С этими словами они залетели в дыру под крышей какой-то будки. Простодушный увидел большое гнездо, сооружённое из рваной шляпы и клочков ваты. В середине гнезда, опёршись о крыло, с полузакрытыми глазами возлежал тощий воробей. Что-то знакомое показалось в нём простодушному, но что, он не мог вспомнить. На приветствие воробьёв шеф не ответил и позы не переменил.
– Вот, шеф, – доложил приятель простодушного, – нового кадра привёл.
– Ты как всегда шустр, Шустр, – не без удовольствия скаламбурил шеф.
Шустрый поддержал остроту коротким смешком и подмигнул простодушному, – мол, пока всё в порядке, шеф в настроении.
– Как фамилия? – спросил шеф, не размыкая век.
Простодушный оторопел: в деревне его звали по кличке, к тому же не очень благозвучной.
Шустрый вовремя пришёл на выручку:
– Его фамилия Клювик.
– Ну, такая сентиментальная фамилия нам не подойдет. Будешь не Клювик, будешь Клюст. Так-то солиднее.
Шустрый усиленно замигал. Простодушный замигал вслед:
– Буду.
– Вот это мне нравится, – медленно сказал шеф. – Ну а что ты умеешь делать?
– Умею собирать крошки, тяжёлые куски хлеба могу носить.
– Это все могут, – поморщился шеф. – А отличить бутерброды с кабачковой икрой от бутербродов с лососевой зернистой сможешь?
У себя в деревне простодушный и не слышал таких названий, там в основном воробьи разгребали конские и коровьи лепёшки или подбирали на дорогах просыпанные зёрна.
Шустрый и тут быстро пришёл на помощь:
– Не сомневайтесь, шеф, он же мой двоюродный брат, он всё может так же, как и я.
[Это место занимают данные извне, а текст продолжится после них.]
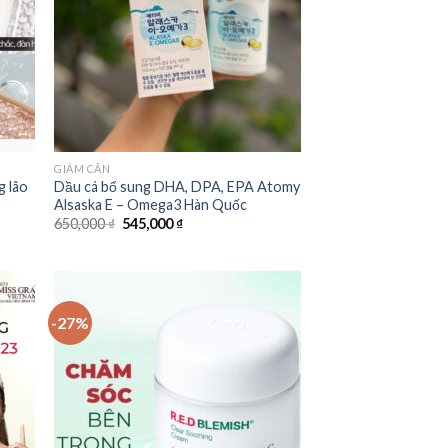
GIẢM CÂN
g lão
Dầu cá bổ sung DHA, DPA, EPA Atomy
Alsaska E – Omega3 Hàn Quốc
650,000
₫
545,000
₫
-27%
 to
Add to
list
Wishlist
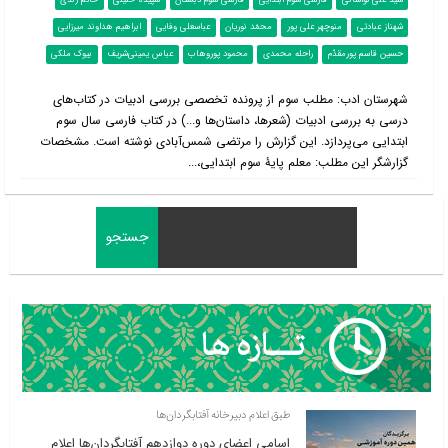
سید علی لواسانی
فارسی سوم ابتدایی
فارسی سوم دبستان
سپیده خلیلی
حاتم زندی
شهناز عبادتی
منوچهر علی پور
محمّد نوریان
عباسعلی وفایی
ابراهیم هداوند میرزایی
حسین قاسم پورمقدّم
راحله محمدی
محمود پوروهاب
عباس یمینی‌شریف
بیوک ملکی
شهرستان ادب: مطلب سوم از پرونده تخصصی بررسی ادبیات در کتاب‌‌های
درسی به بررسی ادبیات (شعرها، داستان‌ها و...) در کتاب فارسی سال سوم
ابتدایی می‌پردازد. این گزارش را مرتضی شمس‌آبادی نوشته است. مشخصات
گزارشگر این مطلب: معلم پایۀ سوم ابتدایی،...
طبق اعلام دبیرخانه آفتابگردان‌ها
اسامی اعضای دوره دوازدهم آفتابگردان‌ها اعلام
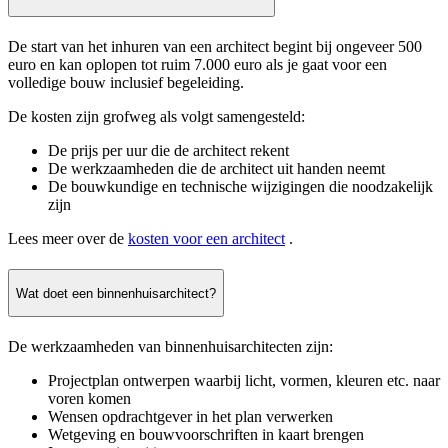
De start van het inhuren van een architect begint bij ongeveer 500
euro en kan oplopen tot ruim 7.000 euro als je gaat voor een
volledige bouw inclusief begeleiding.
De kosten zijn grofweg als volgt samengesteld:
De prijs per uur die de architect rekent
De werkzaamheden die de architect uit handen neemt
De bouwkundige en technische wijzigingen die noodzakelijk
zijn
Lees meer over de
kosten voor een architect
.
Wat doet een binnenhuisarchitect?
De werkzaamheden van binnenhuisarchitecten zijn:
Projectplan ontwerpen waarbij licht, vormen, kleuren etc. naar
voren komen
Wensen opdrachtgever in het plan verwerken
Wetgeving en bouwvoorschriften in kaart brengen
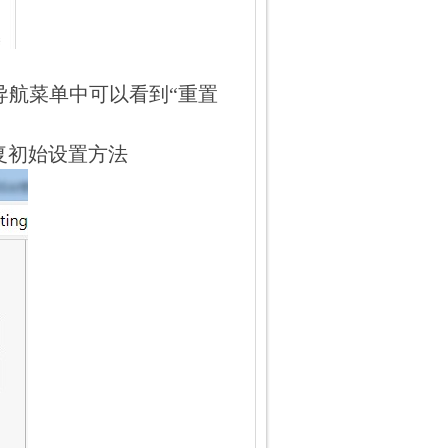
导航菜单中可以看到“重置
恢复初始设置方法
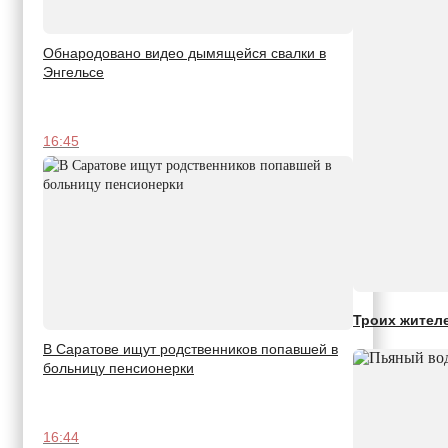
Обнародовано видео дымящейся свалки в
Энгельсе
16:45
Троих жителе
В Саратове ищут родственников попавшей в
больницу пенсионерки
16:44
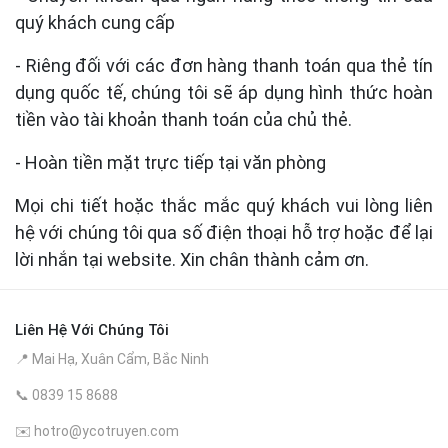
quý khách cung cấp
- Riêng đối với các đơn hàng thanh toán qua thẻ tín
dụng quốc tế, chúng tôi sẽ áp dụng hình thức hoàn
tiền vào tài khoản thanh toán của chủ thẻ.
- Hoàn tiền mặt trực tiếp tại văn phòng
Mọi chi tiết hoặc thắc mắc quý khách vui lòng liên
hệ với chúng tôi qua số điện thoại hỗ trợ hoặc để lại
lời nhắn tại website. Xin chân thành cảm ơn.
Liên Hệ Với Chúng Tôi
📍 Mai Hạ, Xuân Cẩm, Bắc Ninh
📞 0839 15 8688
✉️
hotro@ycotruyen.com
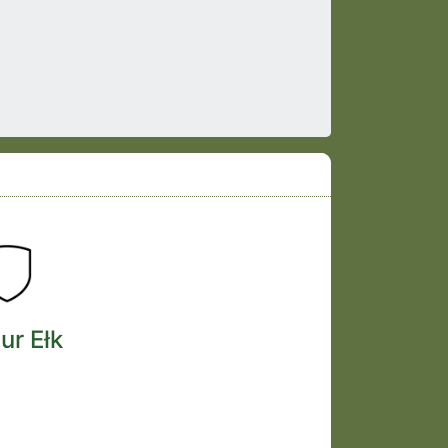
ur Ełk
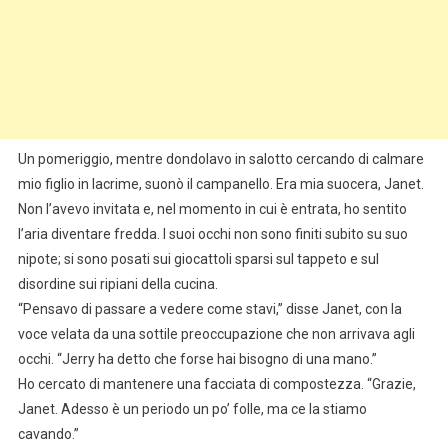
Un pomeriggio, mentre dondolavo in salotto cercando di calmare
mio figlio in lacrime, suonò il campanello. Era mia suocera, Janet.
Non l’avevo invitata e, nel momento in cui è entrata, ho sentito
l’aria diventare fredda. I suoi occhi non sono finiti subito su suo
nipote; si sono posati sui giocattoli sparsi sul tappeto e sul
disordine sui ripiani della cucina.
“Pensavo di passare a vedere come stavi,” disse Janet, con la
voce velata da una sottile preoccupazione che non arrivava agli
occhi. “Jerry ha detto che forse hai bisogno di una mano.”
Ho cercato di mantenere una facciata di compostezza. “Grazie,
Janet. Adesso è un periodo un po’ folle, ma ce la stiamo
cavando.”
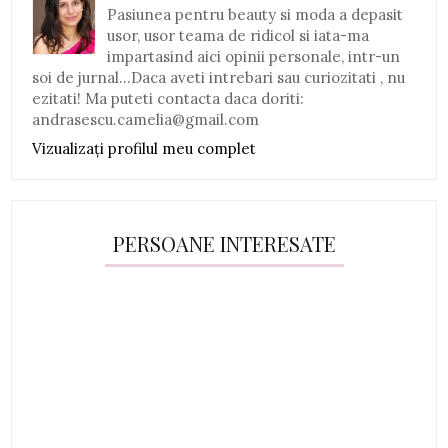
Pasiunea pentru beauty si moda a depasit
usor, usor teama de ridicol si iata-ma
impartasind aici opinii personale, intr-un
soi de jurnal...Daca aveti intrebari sau curiozitati , nu
ezitati! Ma puteti contacta daca doriti:
andrasescu.camelia@gmail.com
Vizualizați profilul meu complet
PERSOANE INTERESATE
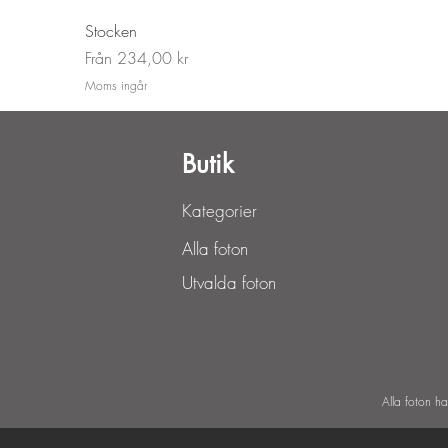
Stocken
Reapris
Från
234,00 kr
Moms ingår
Butik
Kategorier
Alla foton
Utvalda foton
Alla foton h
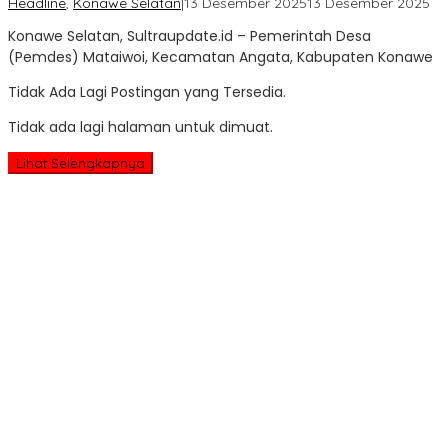
ol
Headline
,
Konawe Selatan
|
13 Desember 2025
13 Desember 2025
Sul
Konawe Selatan, Sultraupdate.id – Pemerintah Desa
Up
(Pemdes) Mataiwoi, Kecamatan Angata, Kabupaten Konawe
Tidak Ada Lagi Postingan yang Tersedia.
Tidak ada lagi halaman untuk dimuat.
Lihat Selengkapnya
У нас один был дедушка-учитель.
– Дедушка это хорошо, – снова благодушно, с оттенком философичности произнёс шеф. – Ну а знаешь ли ты, Клюст, о том, в какую группу ты хочешь попасть? В самую лучшую в Москве группу ты хочешь попасть. Наш участок – три вокзала – золотой край для воробьёв, можно сказать, Эльдорадо, Клондайк. И работы масса. Ты будешь не только приносить пищу к общему столу. Ты будешь бороться с ворами: их тут тоже масса. Поразвелось без регистрации, одна нервотрепка из-за них. Ну да ладно, утомился я от беседы. Я только что отобедал и не успел как следует отдохнуть. Дай-ка взгляну на тебя, чтобы запомнить, иначе недоразумения возникнут, и улетайте, пусть Шустр тебе объяснит, что к чему. Ясно?
Тут шеф открыл глаза, и они сразу сделались круглыми. Он хлопнул крыльями:
– Да ты, я смотрю, наглец, – зло сказал он.
У простодушного душа в пятки ушла. Он наконец-то узнал в шефе того взъерошенного тощего воробья, который в первый вечер на Казанском вокзале не разрешил ему взять с земли корочку хлеба. Он вспомнил его, но было поздно.